Barack Obama by delivering this major foreign policy address in Berlin was speaking to three different audiences - 1) Germans of course & the entire world 2) Americans preparing to choose the next President and 3) any foreign policy doubters - especially McCain supporters, that Obama knows how important foreign policy is in today’s turbulent world, and he knows how to deliver and lead, instead of just talking about it in third person narrative similar to the past 8 years of Bush’s unilateral rhetoric. A focal point of Cold War tensions, West Berlin was kept free during a Soviet blockade
six decades ago by a U.S.-led Air Lift. Since then, American leaders from John Kennedy to Ronald Reagan and Bill Clinton have delivered major speeches in Berlin at the Brandenburg Gate
- German Chancellor Angela Merkel did NOT feel it was appropriate and previously expressed concern that Senator Obama’s speech be held at some other location, than at the Gate.
..

.
“None of us can deny these threats, or escape responsibility in meeting them.”
John McCain
, the Republican Presidential nominee, while campaigning in America’s Midwest - saw it fit to criticize Obama for going to Berlin - “I’d love to give a speech in Germany — a political speech or a speech that maybe the German people would be interested in,” he told a crowd in Ohio, “but I’d much prefer to do it as president of the United States rather than as a candidate.” Does John McCain, or does he not get it?
“No one nation, no matter how large or powerful, can defeat such challenges alone,” Linking the battle against terrorism to the struggle of the cold war that defined Berlin for decades, Senator Obama spoke directly about the need for more fighting soldiers in Afghanistan, a politically unpopular stance in Germany.
.

.
“Yes, there have been differences between America and Europe,”
Barack Obama’s German popularity is quite large primarily because he is not George W. Bush as well as Obama’s congeniality and intelligence dramatically contrast with what Europeans have come to expect from President Bush, who is extremely unpopular in Germany.
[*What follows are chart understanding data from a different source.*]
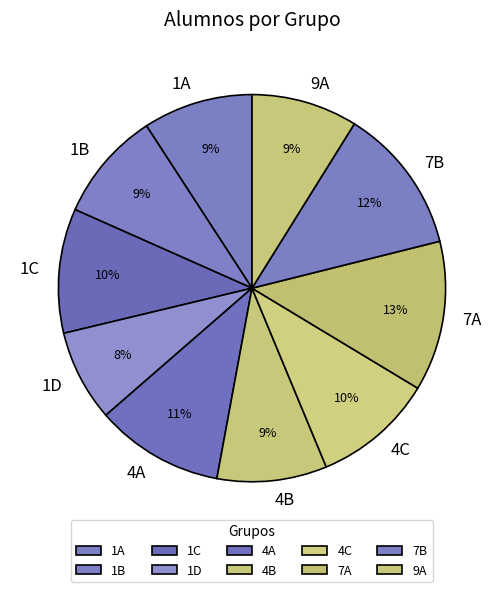

Combined, do 1A and 1D account for over 50%?

No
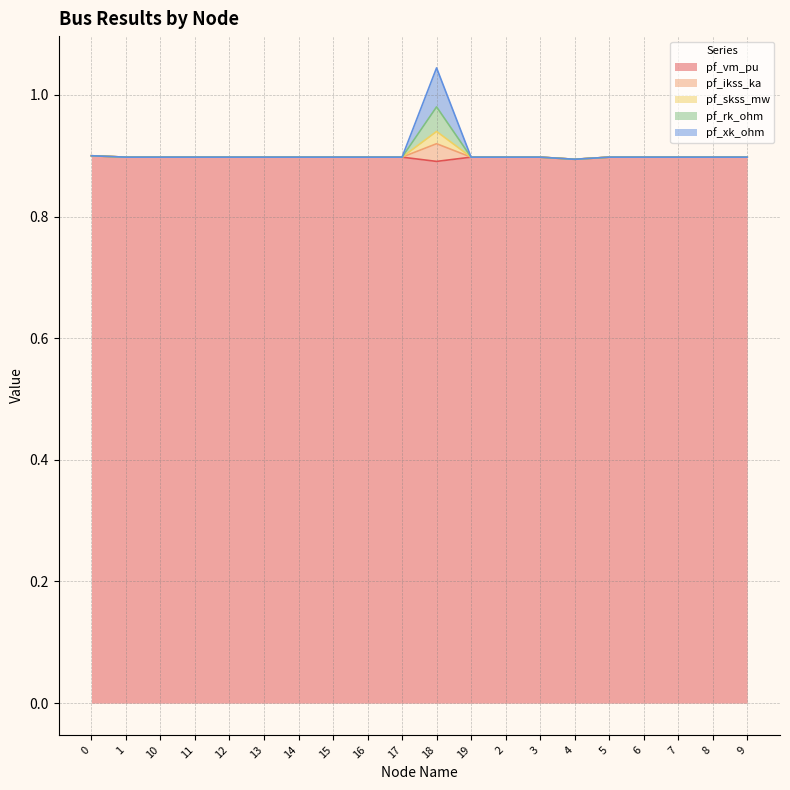

What are all the series names shown in the legend?

pf_vm_pu, pf_ikss_ka, pf_skss_mw, pf_rk_ohm, pf_xk_ohm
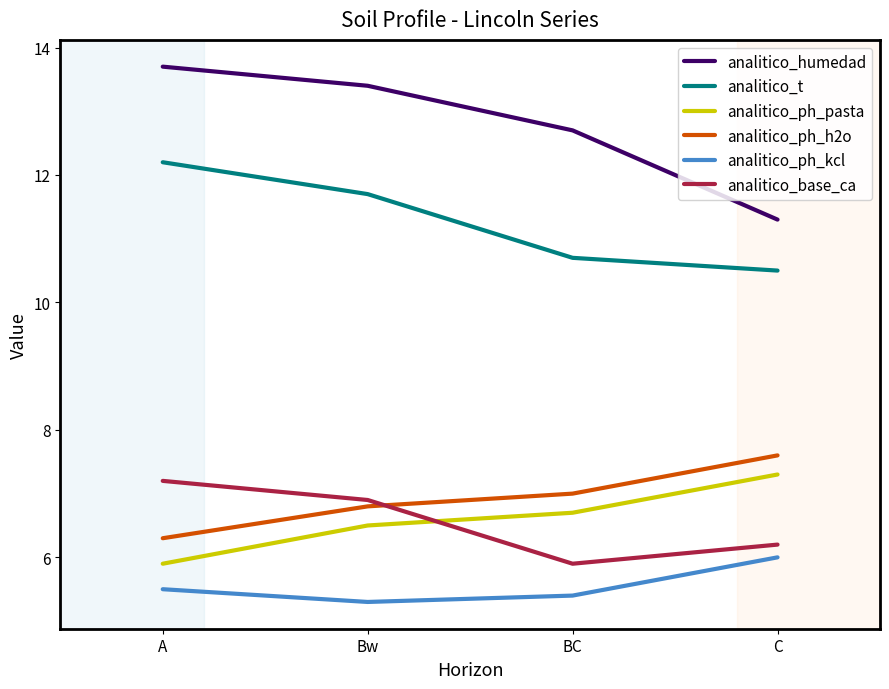

The value of analitico_ph_h2o at C is 7.6. True or false?

True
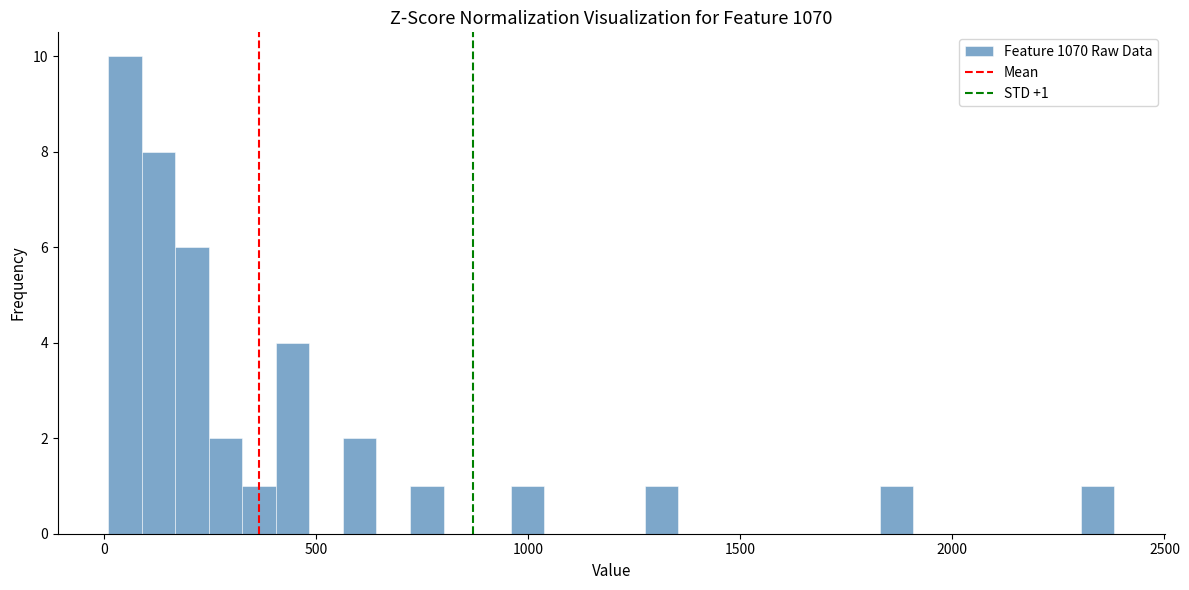

Around what value on the x-axis is the tallest bar? Give the approximate position of its centre, as read against the axis.

50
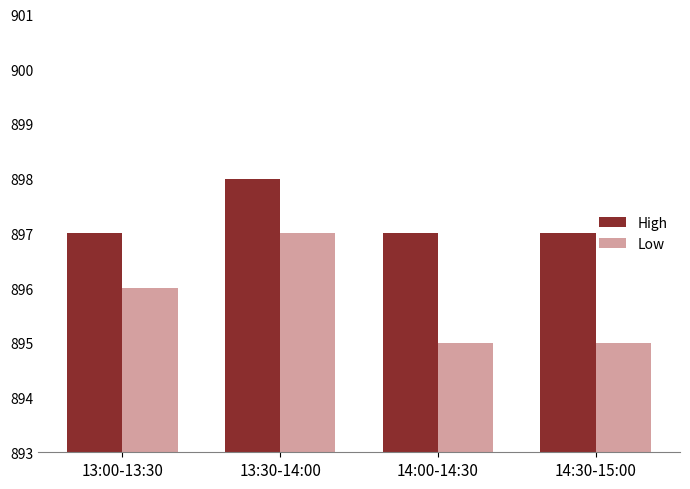

List the series in order of their peak value, lowest first.

Low, High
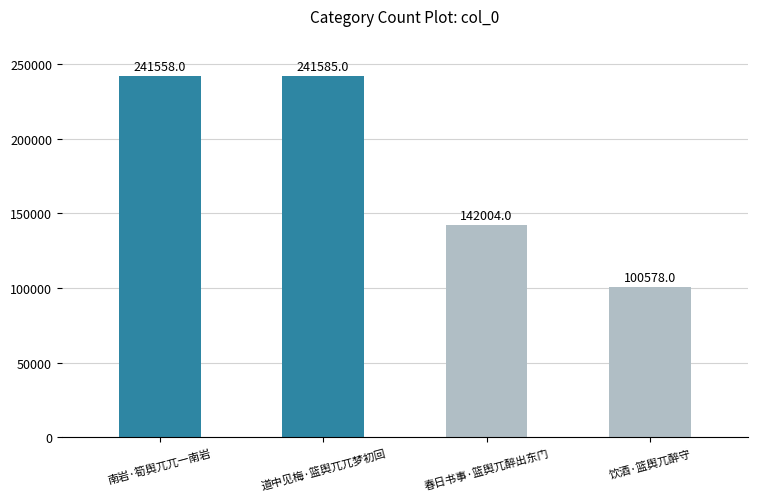

The value at 饮酒·篮舆兀醉守 is 28533. True or false?

False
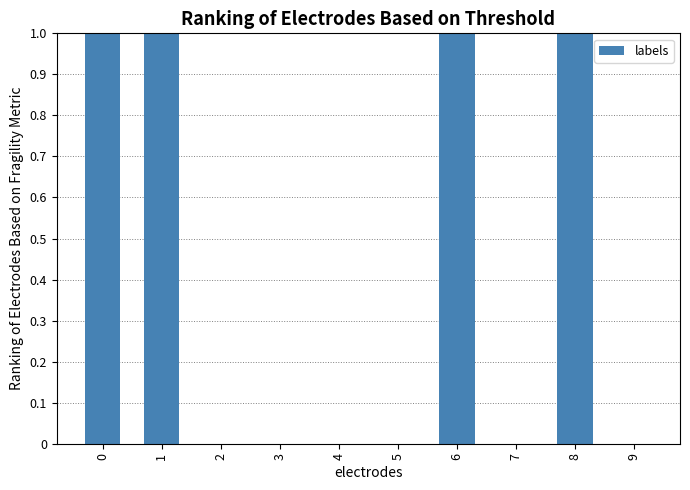

Reading right to left, what are all the values shown in this chart?

9=0	8=1	7=0	6=1	5=0	4=0	3=0	2=0	1=1	0=1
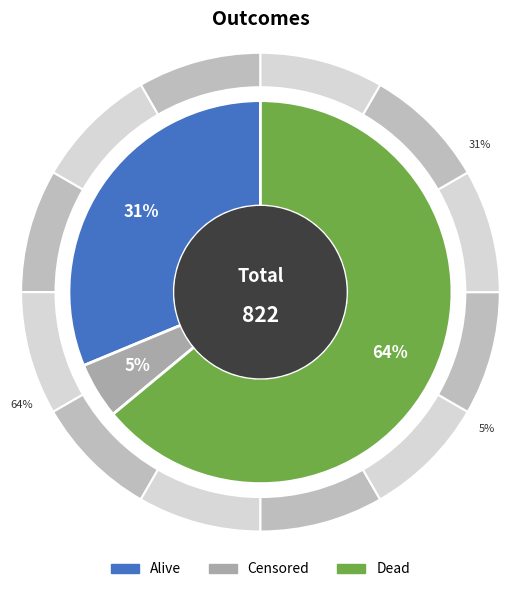

How many slices are in this pie chart?

3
Germans embrace Mr. Obama so much also due to Obama’s opposition to the Iraq War. If only the 911 numb American’s got it way back when our major opposition could have potentially reversed the U.S. Congress’ rubber stamp approval leading to America’s invasion of Iraq.
.

.
Obama’s photograph was splashed across the front pages of German newspapers. Fliers with quotes from President John F. Kennedy
— who came to this divided city at the height of the Cold War and urged those who did not believe in freedom: “Let them come to Berlin” — were everywhere. “There’s a sense of real doubt in the rest of the world about America,” said Steve Clemons, a foreign policy blogger who writes “The Washington Note” and a policy analyst with the New America Foundation, a D.C. think tank.
Berlin Speech Part1
Berlin Speech Part2
Berlin Speech Part3
“Americans and Europeans alike will be required to do more — not less. Partnership and cooperation among nations is not a choice; it is the one way, the only way”
In this speech, Senator Obama addressed the threat of nuclear weapons head on, Iran and the conflict in the Middle East as a difficult challenge, but one everyone must take. There were no new Obama campaign policies offered - but, everyone was forewarned that there would not be. But, Obama did lay out clearly the challenges facing the United States and other leading nations… and that is exactly what Barack Obama told everyone he would do - and so he delivered on his obligation again. Americans aren’t used to that - intelligent clarity or respectful conformance between their present federal government and the American People.
.

.
It has been a most difficult 8 years of hysteric Republican scandals and one corrupt act after another. The U.S. economy upside down in the ditch with all the major U.S. corporations tanking beyond belief… is almost the expected “fiscally conservative” GOP
grand finale. Thank god NO Republican is still blaming Jimmy Carter or William Jefferson Clinton’s budget surplus as the excuse for this GOP calamity. Reverse psychology, much like a oxymoron, although they both poetically do very much apply here - are so much more pathetic than remotely funny under these present circumstances.